Happiness is something no one can buy - not even fame. As the case of the late Anna Nicole Smith, she was not happy despite her abundant wealth. Some people may see me as a very lucky person. And yes, I do feel I should be more grateful.

I should be grateful that I am given the privilege to study overseas with a full scholarship. Grateful to have a loving family and someone special who loves me. But lately, I feel as if the closest people to me simply don’t know me.

I’ve been so restricted and constricted in my life. From how I should dress, what to pursue on..Although I admit, they have the best intentions and I am obliged to listen. And yet, there are times when I feel so depressed and frustrated.
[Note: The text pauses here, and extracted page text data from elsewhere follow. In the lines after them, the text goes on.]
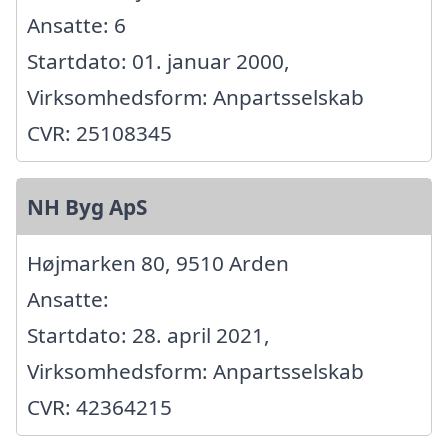
Ansatte: 6
Startdato: 01. januar 2000,
Virksomhedsform: Anpartsselskab
CVR: 25108345
NH Byg ApS
Højmarken 80, 9510 Arden
Ansatte:
Startdato: 28. april 2021,
Virksomhedsform: Anpartsselskab
CVR: 42364215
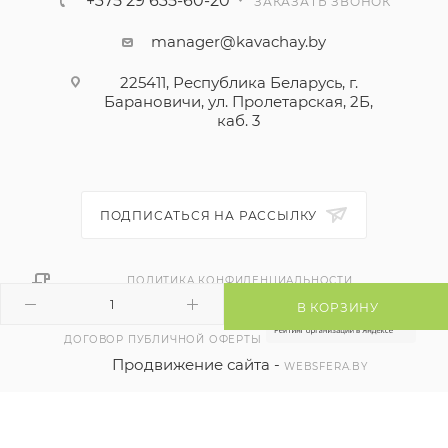
+375 29 635-60-20
ЗАКАЗАТЬ ЗВОНОК
manager@kavachay.by
225411, Республика Беларусь, г.
Барановичи, ул. Пролетарская, 2Б,
каб. 3
ПОДПИСАТЬСЯ НА РАССЫЛКУ
ПОЛИТИКА КОНФИДЕНЦИАЛЬНОСТИ
В КОРЗИНУ
ДОГОВОР ПУБЛИЧНОЙ ОФЕРТЫ
Продвижение сайта -
WEBSFERA.BY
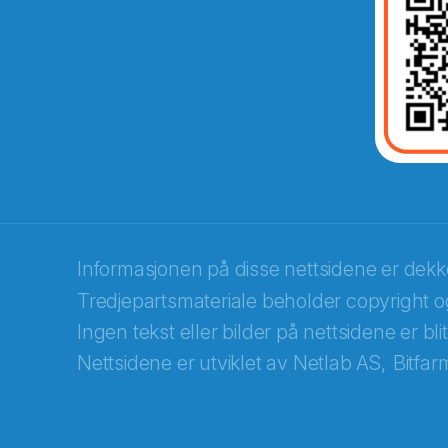
E-post
*
Recaptcha
Informasjonen på disse nettsidene er dek
Tredjepartsmateriale beholder copyright og
Ingen tekst eller bilder på nettsidene er bl
Nettsidene er utviklet av
Netlab AS,
Bitfar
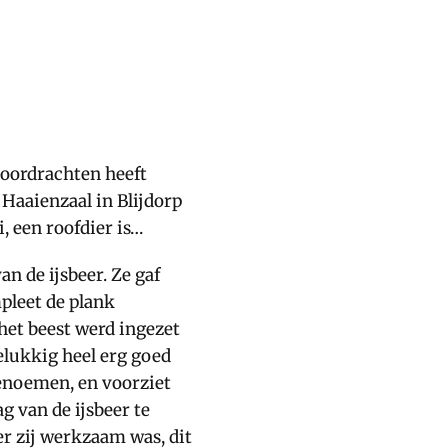
voordrachten heeft
Haaienzaal in Blijdorp
i, een roofdier is…
n de ijsbeer. Ze gaf
pleet de plank
het beest werd ingezet
elukkig heel erg goed
benoemen, en voorziet
g van de ijsbeer te
r zij werkzaam was, dit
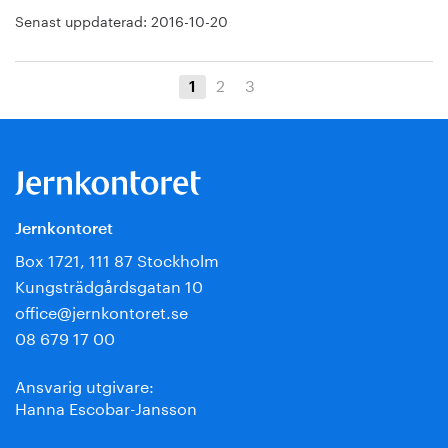
Senast uppdaterad:
2016-10-20
2
3
1
Jernkontoret
Box 1721, 111 87 Stockholm
Kungsträdgårdsgatan 10
office@jernkontoret.se
08 679 17 00
Ansvarig utgivare:
Hanna Escobar-Jansson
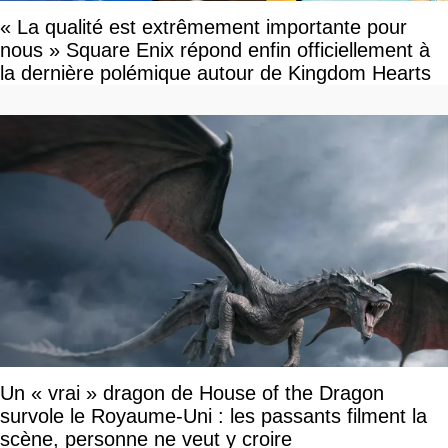
« La qualité est extrêmement importante pour
nous » Square Enix répond enfin officiellement à
la dernière polémique autour de Kingdom Hearts
Un « vrai » dragon de House of the Dragon
survole le Royaume-Uni : les passants filment la
scène, personne ne veut y croire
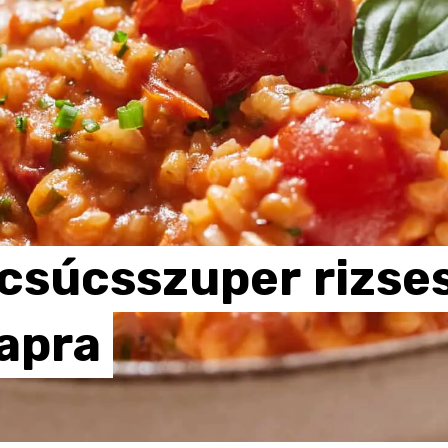
csúcsszuper
rizse
apra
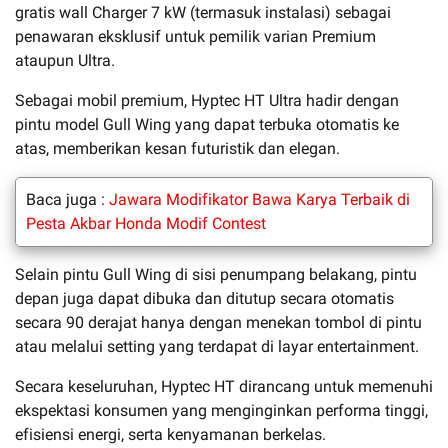
gratis wall Charger 7 kW (termasuk instalasi) sebagai
penawaran eksklusif untuk pemilik varian Premium
ataupun Ultra.
Sebagai mobil premium, Hyptec HT Ultra hadir dengan
pintu model Gull Wing yang dapat terbuka otomatis ke
atas, memberikan kesan futuristik dan elegan.
Baca juga :
Jawara Modifikator Bawa Karya Terbaik di
Pesta Akbar Honda Modif Contest
Selain pintu Gull Wing di sisi penumpang belakang, pintu
depan juga dapat dibuka dan ditutup secara otomatis
secara 90 derajat hanya dengan menekan tombol di pintu
atau melalui setting yang terdapat di layar entertainment.
Secara keseluruhan, Hyptec HT dirancang untuk memenuhi
ekspektasi konsumen yang menginginkan performa tinggi,
efisiensi energi, serta kenyamanan berkelas.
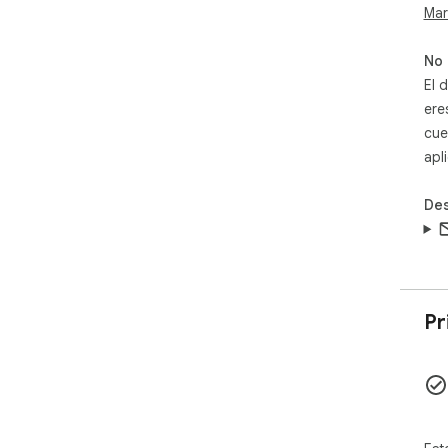
Mar
No 
El 
ere
cue
apl
Des
Pr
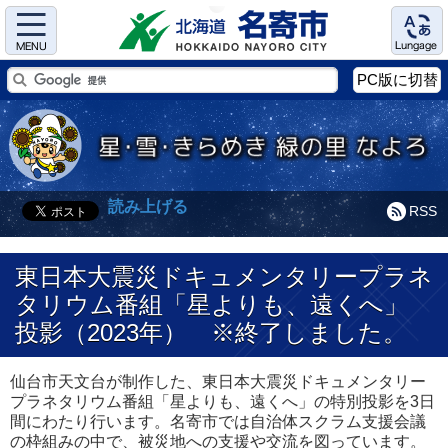
Menu
Language
PC版に切替
読み上げる
RSS
東日本大震災ドキュメンタリープラネ
タリウム番組「星よりも、遠くへ」
投影（2023年） ※終了しました。
仙台市天文台が制作した、東日本大震災ドキュメンタリー
プラネタリウム番組「星よりも、遠くへ」の特別投影を3日
間にわたり行います。名寄市では自治体スクラム支援会議
の枠組みの中で、被災地への支援や交流を図っています。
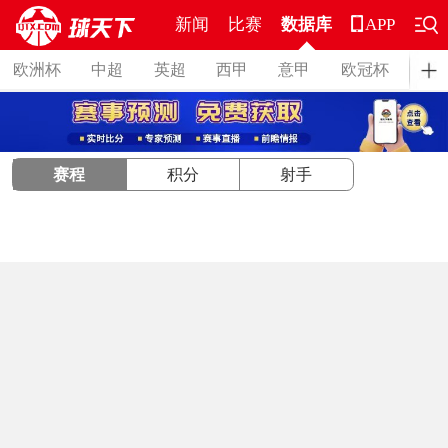
新闻
比赛
数据库
APP
欧洲杯
中超
英超
西甲
意甲
欧冠杯
德
赛程
积分
射手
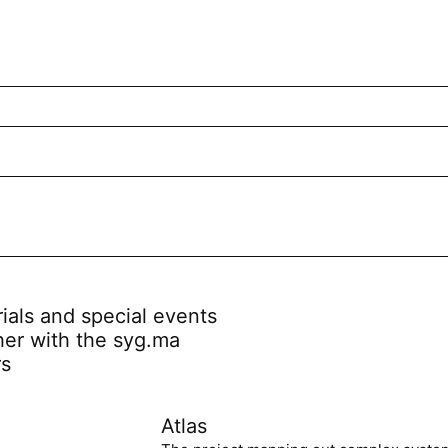
rials and special events
her with the syg.ma
rs
Atlas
I have dreams and ambitions which have never been fulfilled. Right now, I’ve only fulfilled the wishes of other people - I’ve made everyone happy except myself.

Now is my turn.

I guess human beings are born to be ungrateful. Thus, I repent and sincerely hope I can regain my strength to continue life with all its obstacles and challenges.

Bismillah..

In the meantime, I turn to shopping to satisfy myself. I feel satisfied when I buy things I wouldn’t be able to buy if I wasn’t alone. I feel satisfied that I can buy things for my loved ones and see their happiness once I present the gifts. The hundreds of dollars I spent for oleh-oleh for my immediate family are incomparable with the satisfaction I attained.

I’ve also turned to shopping as a way to runaway from my problems. Shopping has been and I presume will always be associated with women. Although I am not a shopacholic, I consider shopping as more than just buying one’s necessities or keeping up with the latest trends. But it’s a way to liberate oneself from the mechanisms of domination.

Well, it is for me anyway. And no doubt, many will contest this.

I just hope it won’t lead me to bankruptcy!